Petunjuk:
a - Menurut tulisan tentang pagelaran wayang kulit di UGM, lakon apa yang dibawakan?
b - Salin ulang tulisan tentang pagelaran wayang kulit di UGM mulai dari "Sunday, March 14, 2010" sampai dengan "menjelang adzan subuh.", lalu ganti "hujan deras" dengan "gerimis".
c - Teruskan tulisan tentang pagelaran wayang kulit di UGM mulai setelah kalimat terakhirnya.

Bacaan:
Sunday, March 14, 2010

Pagelaran Wayang Kulit

Desember 2007 UGM menyelenggarakan Pagelaran Wayang kulit di Bundaran UGM dg dalang KI Ethus S. Pagelaran wayang tersebut mengambil lakon “Arjuna Wiwaha”. Pagelaran wayang dilaksanakan di luar ruangan dengan menggunakan sebuah tenda yang berada di sebelah utara bunderan UGM, tepatnya berada di tengah-tengah jalan antara Gelanggang Mahasiswa dengan KAGAMA. Acara ini dimulai sekitar pukul 21.00 WIB, meskipun sebelumnya diguyur hujan deras tetapi antusias penonton mengalahkan segalanya. Buktinya penonton telah memadati arena pagelaran begitu acara dimulai. Pagelaran wayang tersebut berakhir kira-kira menjelang adzan subuh.

Pagelaran itu memanfaatkan tenda yang berukuran cukup luas berbentuk persegi yang menghadap ke selatan. Dekorasi tenda tampak megah dengan warna putih yang dikombinasikan dengan warna malam. Di dalam tenda disediakan sekitar tigaratusan kursi buat penonton yang tentunya tidak bisa menampung semuanya. Kanan dan kiri tenda dilengkapi dengan screen untuk mempermudah penonton yang ada di sebelah samping untuk melihat pertunjukan, dan didukung dengan sound sistem yang tentunya cukup untuk ukuran pertunjukan di luar ruangan.
Pagelaran wayang tersebut cukup menarik perhatian, misalnya dialog dalam cerita wayang disampaikan oleh dalang menggunakan bahasa campuran, baik bahasa jawa maupun bahasa indonesia. Sehingga mempermudah para penonton untuk menangkap alur ceritanya, terlebih untuk orang-orang yang tidak bisa bahasa Jawa. Pertunjukan disuguhkan dengan humor-humor ringan sehingga membuat penonton tidak merasa jenuh dan bosan, terkadang dalang juga sering menghubung-hubungkankan cerita pewayangan dengan kehidupan jaman sekarang. Dalam pagelaran tersebut goro-goro muncul sekitar pukul 24.00 WIB yang semakin mengocok perut para penonton malam itu. Goro-goro yang ditampilkan membicarakan mengenai asal muasal orang turun ke bumi dengan cara humor. Sinden dalam pagelaran wayang yang satu ini kalau tidak salah semuanya berdiri, mereka ¬nembang sambil berlenggak-lenggok. Selain melihat wayang di kelir, penonton secara tidak langsung ternyata juga disuguhkan sajian menarik para sinden.

Cuplikan Data:
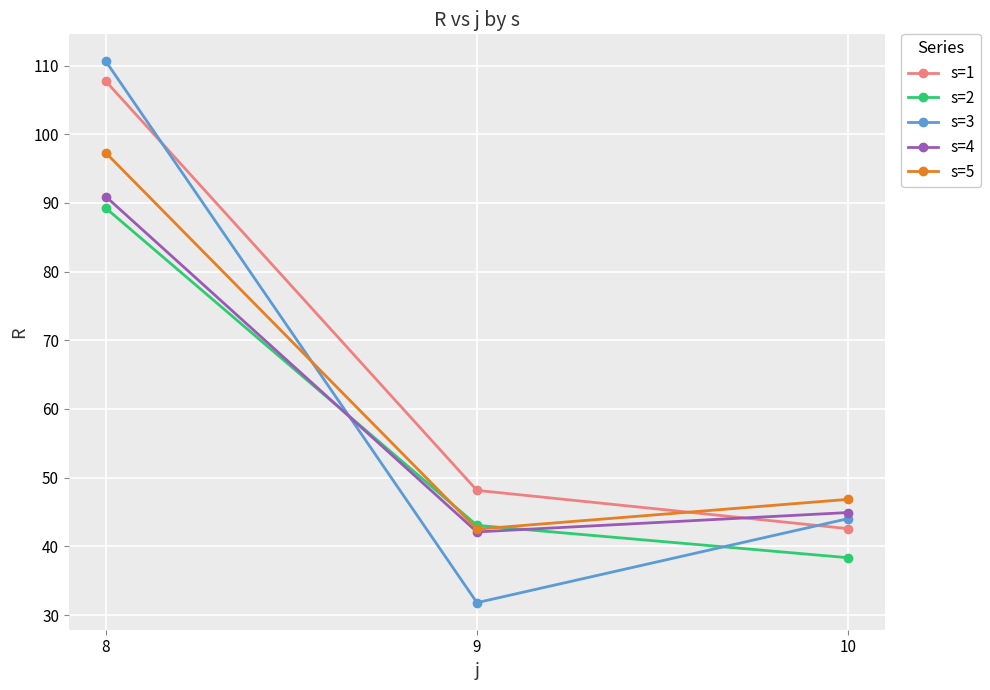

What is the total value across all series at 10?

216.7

Jawaban per Butir:
a - Lakon yang dibawakan adalah "Arjuna Wiwaha".

b -
Sunday, March 14, 2010

Pagelaran Wayang Kulit

Desember 2007 UGM menyelenggarakan Pagelaran Wayang kulit di Bundaran UGM dg dalang KI Ethus S. Pagelaran wayang tersebut mengambil lakon “Arjuna Wiwaha”. Pagelaran wayang dilaksanakan di luar ruangan dengan menggunakan sebuah tenda yang berada di sebelah utara bunderan UGM, tepatnya berada di tengah-tengah jalan antara Gelanggang Mahasiswa dengan KAGAMA. Acara ini dimulai sekitar pukul 21.00 WIB, meskipun sebelumnya diguyur gerimis tetapi antusias penonton mengalahkan segalanya. Buktinya penonton telah memadati arena pagelaran begitu acara dimulai. Pagelaran wayang tersebut berakhir kira-kira menjelang adzan subuh.

c -
Lakon yang diambil di pagelaran ini ialah “Arjuna Wiwaha”, yaitu mengenai usaha untuk menaklukkan kejahatan. Dikisahkan bahwa kediaman para Dewa terancam oleh para Gandarwa di bawah pimpinan raja mereka; Niwata Kawaca. Hanya seorang manusia yang memiliki kesaktian dapat mematahkan kekuasaan jahat. Maka dari itu para Dewa memutuskan untuk minta bantuan dari Arjuna yg namanya telah menjadi mashyur karena tapanya. Untuk menguji ketabahannya, para dewa mulai dengan menggodainya, namun sang tapa tidak dapat di gemparkan oleh bidadari-bidadari yang paling cantik sekalipun. Kemudian raja para dewa, yaitu Dewa Indra muncul dalam bentuk seorang Resi yang menghardik Arjuna, bahwa dengan segala tapa brata dia belum mencapai kesempurnaan, karena sebetulnya dia hanya mengejar pembebasan dirinya sendiri..

Arjuna menjawab, bahwa bukanlah keselamatan diri merupakan tujuannya, melainkan keselamatan orang-orang lain: ia ingin membantu keluarganya dalam peperangan terakhir. Dalam pada itu raja Gandarwa berusaha untuk membunuh Arjuna. Ia mengutus seekor celeng buas, Momong Murka, namanya, untuk mengganggu tapa Arjuna. Tetapi ksatria kita berhasil menewaskan celeng itu. Sayangnya di saat Arjuna melepaskan anak panahnya, Batara Siwa pun turut melepaskan anak panahnya terhadap celeng tersebut. Kedua anak panah melebur jadi satu dan menewaskan sang celeng. Siapakah yang lebih dulu melepaskan panah maut itu? Siwa atau Arjuna? Terjadilah perselisihan hebat antara kedua tokoh itu. Dan inilah godaan yg ketiga: Arjuna tdk boleh membanggakan diri, sekalipun (atau justru karena) ia memiliki kesaktian. Setelah merendahkan diri dan mengakui kekuasaan Siwa -dan dengan demikian kekuasaan dalam dirinya sendiri- maka ia menerima sebatang anak panah ajaib, Pasopati namanya. Dan dengan demikian berakhirlah tapa bratanya. Tujuan telah tercapai, ia mempunyai senjata untuk merebut kemenangan.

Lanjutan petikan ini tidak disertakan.